**TEXTE À ANALYSER:**
Les notes juste après une conversation. Le détail s’efface vite. Le capturer dans le couloir plutôt qu’à ton bureau deux heures après, c’est la différence entre des notes exactes et des notes approximatives.
Le travail de terrain. Qui exerce loin d’un bureau en tire le plus, et de loin, parce que la solution de rechange n’est pas de taper mais de retenir.
Le problème du vocabulaire est pire au travail
L’écriture professionnelle est dense en mots que les systèmes ratent précisément : noms de clients, noms de famille des collègues, noms de produits, systèmes internes, sigles que personne n’a entendus en dehors du bâtiment.
Cela rend le dictionnaire personnel moins facultatif qu’en usage privé. Dix minutes à ajouter tes comptes clients, ton équipe et ton jargon récurrent font passer la dictée de frustrante à utilisable, et chez LocalType ces ajouts restent sur l’appareil et sont donnés au modèle vocal comme contexte pour que les noms commencent à arriver corrects.
Une mise en garde propre au travail : réfléchis avant d’ajouter quelque chose qui est en soi sensible. Une liste de clients dans le dictionnaire de ton clavier reste une liste de clients.
Coupe les réseaux et regarde
La reconnaissance tourne sur le téléphone, à partir d’un fichier de modèle qu’aucune autre app ne peut ouvrir, donc l’audio n’est pas transmis et il n’y a aucun tiers dans le processus. C’est la réponse à la question que ton organisation posera, et c’est une propriété de la conception plutôt qu’une promesse sur notre conduite.
Tu peux le démontrer au lieu de l’affirmer. Coupe les données mobiles et le Wi-Fi, dicte, regarde-le fonctionner. S’il fallait que l’audio atteigne un serveur, il ne le pourrait pas.
En pratique c’est un clavier, donc il marche dans la messagerie, le courrier ou l’outil de tâches que ton organisation utilise, sans que cette app ait besoin de prendre quoi que ce soit en charge. Passer de la parole à la frappe se fait à l’intérieur du même message, et c’est ce qui rend le problème du bureau ouvert gérable.

**OBJET DE LA TÂCHE:** Recopiez sans rien changer tout ce qui va de « Cela rend le » jusqu'à « sur notre conduite. » dans le texte ci-dessus sur la dictée vocale au travail.

Boîtes englobantes avec points clés
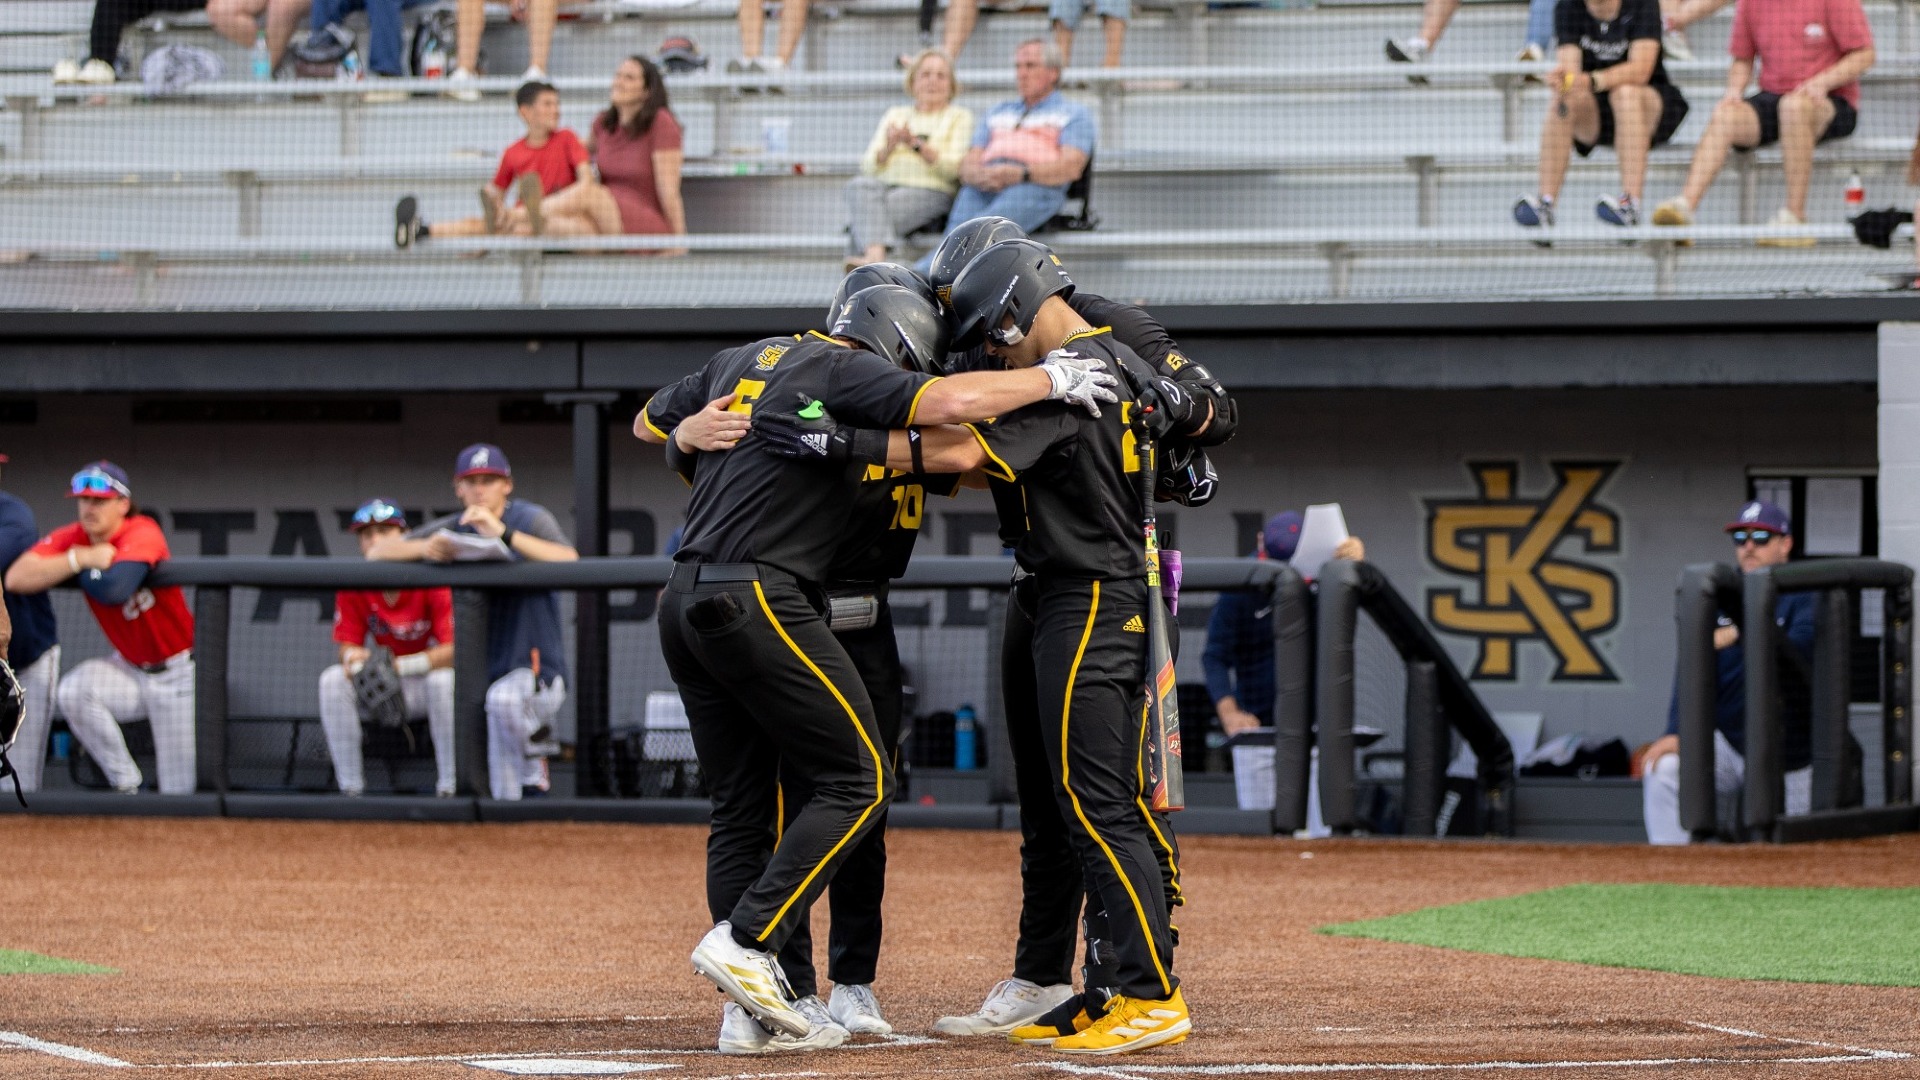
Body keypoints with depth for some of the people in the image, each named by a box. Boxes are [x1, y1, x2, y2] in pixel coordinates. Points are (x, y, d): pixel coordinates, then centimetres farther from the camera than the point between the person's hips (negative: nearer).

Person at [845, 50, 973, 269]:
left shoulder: (960, 117, 16)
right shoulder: (895, 115, 27)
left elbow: (954, 168, -1)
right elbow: (867, 166, 15)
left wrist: (917, 145, -12)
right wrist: (888, 148, -6)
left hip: (931, 191, -3)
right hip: (886, 184, 3)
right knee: (860, 185, -34)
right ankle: (876, 255, -53)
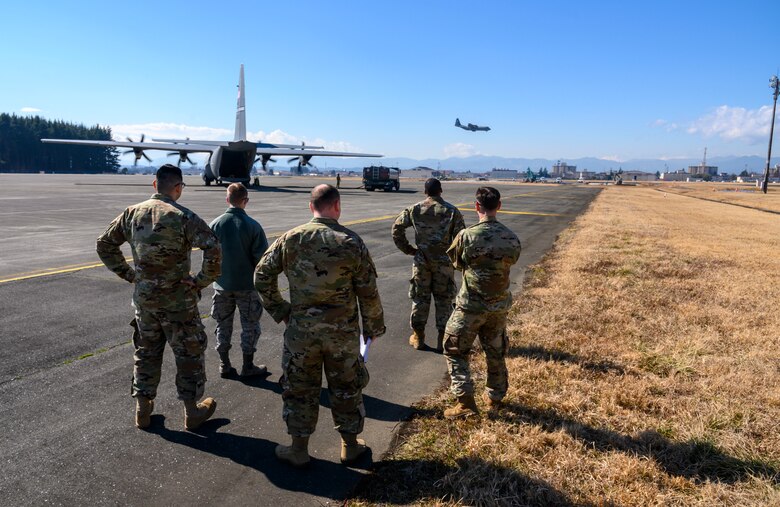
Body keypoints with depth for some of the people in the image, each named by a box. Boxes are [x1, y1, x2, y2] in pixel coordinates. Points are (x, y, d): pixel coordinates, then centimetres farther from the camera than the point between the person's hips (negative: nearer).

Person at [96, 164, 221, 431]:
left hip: (143, 297, 5)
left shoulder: (133, 213, 3)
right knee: (189, 353, 9)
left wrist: (127, 273, 12)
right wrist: (202, 280, -16)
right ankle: (192, 411, 20)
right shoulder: (182, 216, -16)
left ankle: (143, 409, 30)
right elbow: (212, 248, -28)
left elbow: (104, 243, 13)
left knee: (146, 351, 20)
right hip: (177, 299, -5)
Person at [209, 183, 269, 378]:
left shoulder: (215, 224, -8)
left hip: (222, 284, 3)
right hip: (247, 285, -2)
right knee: (250, 326, 12)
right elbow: (262, 257, -13)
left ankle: (225, 366, 25)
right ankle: (248, 366, 19)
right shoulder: (253, 226, -14)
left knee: (223, 325, 16)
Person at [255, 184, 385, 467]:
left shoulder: (290, 239, -5)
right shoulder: (352, 243, -10)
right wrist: (374, 327, 7)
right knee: (346, 388, 16)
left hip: (301, 330, 1)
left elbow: (262, 276, 0)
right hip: (343, 332, 0)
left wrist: (279, 311, 10)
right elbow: (368, 293, -7)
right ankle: (350, 446, 32)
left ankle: (299, 449, 28)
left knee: (299, 389, 15)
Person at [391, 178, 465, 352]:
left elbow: (397, 228, -2)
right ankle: (442, 339, 13)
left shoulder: (414, 210, -2)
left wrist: (407, 249, 4)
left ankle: (418, 337, 20)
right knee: (443, 299, 9)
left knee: (420, 298, 12)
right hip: (444, 262, -1)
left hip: (421, 261, 1)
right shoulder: (452, 211, -6)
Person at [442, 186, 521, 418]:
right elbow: (511, 261, 6)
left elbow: (457, 263, -3)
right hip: (499, 306, 4)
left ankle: (465, 402, 8)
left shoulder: (467, 236, -17)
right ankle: (496, 398, 34)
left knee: (455, 351, 11)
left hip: (471, 305, -4)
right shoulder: (512, 238, -6)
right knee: (496, 352, 20)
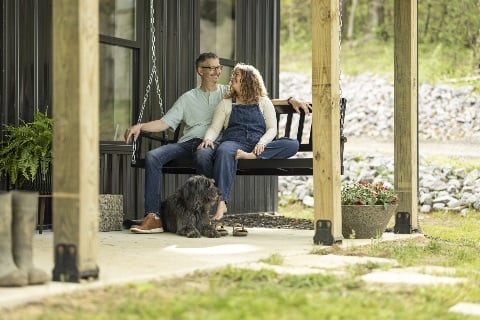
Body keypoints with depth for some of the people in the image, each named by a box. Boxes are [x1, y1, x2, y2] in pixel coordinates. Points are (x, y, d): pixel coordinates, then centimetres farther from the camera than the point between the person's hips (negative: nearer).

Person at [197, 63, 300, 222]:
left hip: (258, 145, 1)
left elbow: (272, 129, 11)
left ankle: (252, 155, -39)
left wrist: (262, 142, -11)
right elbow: (214, 128, 15)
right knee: (224, 151, -40)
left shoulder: (264, 102, 22)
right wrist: (208, 138, -10)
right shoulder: (226, 104, 24)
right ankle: (221, 203, -49)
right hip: (233, 142, -1)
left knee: (293, 144, -25)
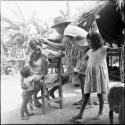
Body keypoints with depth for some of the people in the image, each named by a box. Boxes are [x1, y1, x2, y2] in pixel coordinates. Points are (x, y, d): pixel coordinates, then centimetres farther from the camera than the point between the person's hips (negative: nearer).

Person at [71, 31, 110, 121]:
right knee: (87, 93, 4)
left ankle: (100, 113, 18)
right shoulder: (90, 51, 14)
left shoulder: (103, 49, -5)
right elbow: (84, 59, 29)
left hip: (100, 73, -5)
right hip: (90, 73, 5)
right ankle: (80, 114, 6)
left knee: (100, 93, 3)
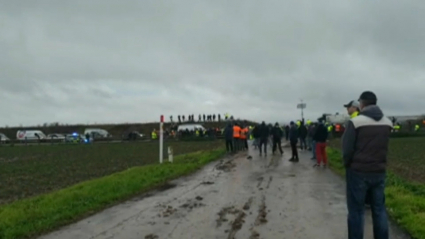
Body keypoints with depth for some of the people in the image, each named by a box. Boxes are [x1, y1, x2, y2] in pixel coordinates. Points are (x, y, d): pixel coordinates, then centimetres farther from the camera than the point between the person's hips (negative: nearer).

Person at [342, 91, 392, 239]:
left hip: (358, 171, -4)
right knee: (379, 209, 13)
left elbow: (347, 149, -10)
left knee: (356, 210, 5)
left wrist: (347, 164, 6)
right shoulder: (387, 123, 2)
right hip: (379, 171, 5)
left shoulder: (355, 122, -15)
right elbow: (383, 147, 9)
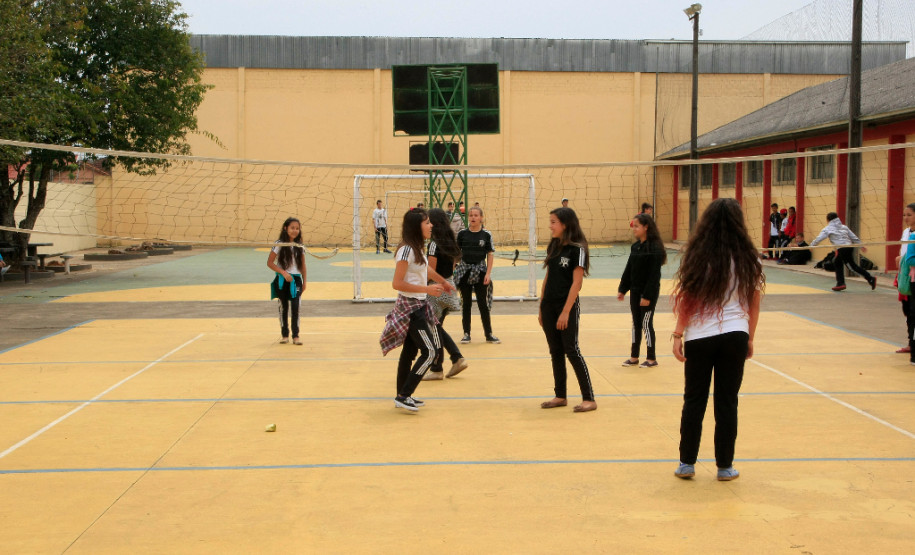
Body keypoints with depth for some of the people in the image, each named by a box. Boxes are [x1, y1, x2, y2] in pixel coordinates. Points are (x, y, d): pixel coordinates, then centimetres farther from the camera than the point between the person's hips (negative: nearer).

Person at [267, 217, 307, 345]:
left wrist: (304, 282, 11)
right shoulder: (279, 244, -6)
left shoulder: (300, 246, 5)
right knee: (283, 307, 7)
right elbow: (269, 263, -6)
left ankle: (295, 336, -3)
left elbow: (302, 265, 12)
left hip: (296, 279, 2)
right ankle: (284, 334, 20)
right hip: (282, 280, -1)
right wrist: (284, 273, -15)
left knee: (295, 307, -8)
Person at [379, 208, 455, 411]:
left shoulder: (417, 248, 8)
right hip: (410, 307, -9)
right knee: (429, 351, -10)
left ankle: (403, 396, 23)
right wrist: (427, 289, -24)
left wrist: (442, 282, 39)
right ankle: (403, 396, -5)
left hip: (417, 306, 9)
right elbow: (397, 283, -23)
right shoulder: (406, 250, -20)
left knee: (410, 351, 14)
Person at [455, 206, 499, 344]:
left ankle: (489, 334, 12)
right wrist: (453, 269, 1)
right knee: (466, 303, 8)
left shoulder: (486, 234, -2)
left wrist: (488, 273, -7)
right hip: (464, 270, 1)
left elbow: (490, 255, -1)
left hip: (480, 270, -1)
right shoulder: (462, 234, 1)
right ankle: (466, 334, 16)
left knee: (483, 303, 3)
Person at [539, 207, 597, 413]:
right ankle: (560, 396, 19)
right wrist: (542, 307, 11)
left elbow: (576, 282, -15)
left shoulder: (576, 249, -11)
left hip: (567, 307, -7)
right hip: (549, 306, 7)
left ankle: (589, 399, 0)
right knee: (556, 352, 10)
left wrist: (566, 312, -17)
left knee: (572, 351, -7)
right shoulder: (553, 247, 10)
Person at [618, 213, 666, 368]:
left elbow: (654, 274, -18)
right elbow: (628, 270, 12)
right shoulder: (635, 246, 7)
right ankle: (634, 357, 21)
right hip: (635, 291, 7)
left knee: (646, 323, 0)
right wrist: (622, 289, 9)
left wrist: (647, 296, -20)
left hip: (649, 293, -7)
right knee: (636, 323, 12)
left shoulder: (655, 248, -16)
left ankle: (651, 358, 12)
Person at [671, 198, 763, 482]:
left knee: (694, 401, 10)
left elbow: (685, 300, -7)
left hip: (700, 338, -1)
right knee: (727, 402, 9)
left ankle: (687, 463, 16)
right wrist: (749, 338, 15)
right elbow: (754, 304, 6)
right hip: (735, 336, 1)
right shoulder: (748, 259, 1)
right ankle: (724, 466, 16)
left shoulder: (698, 257, -6)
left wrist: (678, 334, 0)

**RÉSULTAT OBTENU:**
Cela rend le dictionnaire personnel moins facultatif qu’en usage privé. Dix minutes à ajouter tes comptes clients, ton équipe et ton jargon récurrent font passer la dictée de frustrante à utilisable, et chez LocalType ces ajouts restent sur l’appareil et sont donnés au modèle vocal comme contexte pour que les noms commencent à arriver corrects.
Une mise en garde propre au travail : réfléchis avant d’ajouter quelque chose qui est en soi sensible. Une liste de clients dans le dictionnaire de ton clavier reste une liste de clients.
Coupe les réseaux et regarde
La reconnaissance tourne sur le téléphone, à partir d’un fichier de modèle qu’aucune autre app ne peut ouvrir, donc l’audio n’est pas transmis et il n’y a aucun tiers dans le processus. C’est la réponse à la question que ton organisation posera, et c’est une propriété de la conception plutôt qu’une promesse sur notre conduite.